Return every line of the entries below, reproducing each one character for character.

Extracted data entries
---+---
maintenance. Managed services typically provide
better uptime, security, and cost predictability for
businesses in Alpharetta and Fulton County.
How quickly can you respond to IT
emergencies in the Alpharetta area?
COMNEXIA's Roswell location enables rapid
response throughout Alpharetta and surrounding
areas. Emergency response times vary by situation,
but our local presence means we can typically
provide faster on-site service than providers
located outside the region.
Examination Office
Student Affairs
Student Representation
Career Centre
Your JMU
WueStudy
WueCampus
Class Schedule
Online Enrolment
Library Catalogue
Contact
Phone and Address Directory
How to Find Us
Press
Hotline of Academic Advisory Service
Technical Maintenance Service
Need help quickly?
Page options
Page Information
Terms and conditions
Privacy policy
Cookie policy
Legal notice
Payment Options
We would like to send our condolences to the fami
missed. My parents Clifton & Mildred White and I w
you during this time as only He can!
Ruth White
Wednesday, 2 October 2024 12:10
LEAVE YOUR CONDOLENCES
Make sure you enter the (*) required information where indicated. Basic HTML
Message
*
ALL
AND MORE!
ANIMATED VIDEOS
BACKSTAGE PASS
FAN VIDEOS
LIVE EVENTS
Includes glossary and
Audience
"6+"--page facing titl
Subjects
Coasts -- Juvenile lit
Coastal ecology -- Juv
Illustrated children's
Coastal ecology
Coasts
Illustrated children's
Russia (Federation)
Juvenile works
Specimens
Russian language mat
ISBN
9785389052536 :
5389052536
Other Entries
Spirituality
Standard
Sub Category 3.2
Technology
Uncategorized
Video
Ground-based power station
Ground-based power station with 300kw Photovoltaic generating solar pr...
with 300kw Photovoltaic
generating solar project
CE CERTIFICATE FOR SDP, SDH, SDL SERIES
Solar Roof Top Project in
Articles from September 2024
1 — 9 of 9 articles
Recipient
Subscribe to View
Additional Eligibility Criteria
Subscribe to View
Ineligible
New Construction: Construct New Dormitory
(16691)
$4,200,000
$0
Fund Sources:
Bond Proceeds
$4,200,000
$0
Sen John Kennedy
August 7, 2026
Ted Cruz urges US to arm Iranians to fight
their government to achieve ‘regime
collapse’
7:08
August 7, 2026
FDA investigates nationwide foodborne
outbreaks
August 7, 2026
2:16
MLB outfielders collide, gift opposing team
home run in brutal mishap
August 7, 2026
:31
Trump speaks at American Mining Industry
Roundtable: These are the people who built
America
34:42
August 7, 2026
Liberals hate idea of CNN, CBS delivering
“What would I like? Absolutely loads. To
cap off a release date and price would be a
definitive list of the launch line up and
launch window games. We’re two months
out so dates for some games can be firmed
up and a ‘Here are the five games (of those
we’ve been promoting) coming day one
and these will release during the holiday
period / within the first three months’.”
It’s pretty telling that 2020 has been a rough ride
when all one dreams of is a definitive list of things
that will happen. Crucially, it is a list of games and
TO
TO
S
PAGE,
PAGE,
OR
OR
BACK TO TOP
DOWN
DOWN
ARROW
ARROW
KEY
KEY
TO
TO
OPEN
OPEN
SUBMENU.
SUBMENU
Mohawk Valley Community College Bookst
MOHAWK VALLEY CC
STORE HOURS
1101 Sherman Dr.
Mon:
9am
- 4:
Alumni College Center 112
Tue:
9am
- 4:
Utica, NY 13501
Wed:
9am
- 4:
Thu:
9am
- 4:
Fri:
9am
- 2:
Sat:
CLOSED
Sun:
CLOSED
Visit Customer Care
---+---
• [Result for this task]
maintenance. Managed services typically provide
better uptime, security, and cost predictability for
businesses in Alpharetta and Fulton County.
How quickly can you respond to IT
emergencies in the Alpharetta area?
COMNEXIA's Roswell location enables rapid
response throughout Alpharetta and surrounding
areas. Emergency response times vary by situation,
but our local presence means we can typically
provide faster on-site service than providers
located outside the region.
Examination Office
Student Affairs
Student Representation
Career Centre
Your JMU
WueStudy
WueCampus
Class Schedule
Online Enrolment
Library Catalogue
Contact
Phone and Address Directory
How to Find Us
Press
Hotline of Academic Advisory Service
Technical Maintenance Service
Need help quickly?
Page options
Page Information
Terms and conditions
Privacy policy
Cookie policy
Legal notice
Payment Options
We would like to send our condolences to the fami
missed. My parents Clifton & Mildred White and I w
you during this time as only He can!
Ruth White
Wednesday, 2 October 2024 12:10
LEAVE YOUR CONDOLENCES
Make sure you enter the (*) required information where indicated. Basic HTML
Message
*
ALL
AND MORE!
ANIMATED VIDEOS
BACKSTAGE PASS
FAN VIDEOS
LIVE EVENTS
Includes glossary and
Audience
"6+"--page facing titl
Subjects
Coasts -- Juvenile lit
Coastal ecology -- Juv
Illustrated children's
Coastal ecology
Coasts
Illustrated children's
Russia (Federation)
Juvenile works
Specimens
Russian language mat
ISBN
9785389052536 :
5389052536
Other Entries
Spirituality
Standard
Sub Category 3.2
Technology
Uncategorized
Video
Ground-based power station
Ground-based power station with 300kw Photovoltaic generating solar pr...
with 300kw Photovoltaic
generating solar project
CE CERTIFICATE FOR SDP, SDH, SDL SERIES
Solar Roof Top Project in
Articles from September 2024
1 — 9 of 9 articles
Recipient
Subscribe to View
Additional Eligibility Criteria
Subscribe to View
Ineligible
New Construction: Construct New Dormitory
(16691)
$4,200,000
$0
Fund Sources:
Bond Proceeds
$4,200,000
$0
Sen John Kennedy
August 7, 2026
Ted Cruz urges US to arm Iranians to fight
their government to achieve ‘regime
collapse’
7:08
August 7, 2026
FDA investigates nationwide foodborne
outbreaks
August 7, 2026
2:16
MLB outfielders collide, gift opposing team
home run in brutal mishap
August 7, 2026
:31
Trump speaks at American Mining Industry
Roundtable: These are the people who built
America
34:42
August 7, 2026
Liberals hate idea of CNN, CBS delivering
“What would I like? Absolutely loads. To
cap off a release date and price would be a
definitive list of the launch line up and
launch window games. We’re two months
out so dates for some games can be firmed
up and a ‘Here are the five games (of those
we’ve been promoting) coming day one
and these will release during the holiday
period / within the first three months’.”
It’s pretty telling that 2020 has been a rough ride
when all one dreams of is a definitive list of things
that will happen. Crucially, it is a list of games and
TO
TO
S
PAGE,
PAGE,
OR
OR
BACK TO TOP
DOWN
DOWN
ARROW
ARROW
KEY
KEY
TO
TO
OPEN
OPEN
SUBMENU.
SUBMENU
Mohawk Valley Community College Bookst
MOHAWK VALLEY CC
STORE HOURS
1101 Sherman Dr.
Mon:
9am
- 4:
Alumni College Center 112
Tue:
9am
- 4:
Utica, NY 13501
Wed:
9am
- 4:
Thu:
9am
- 4:
Fri:
9am
- 2:
Sat:
CLOSED
Sun:
CLOSED
Visit Customer Care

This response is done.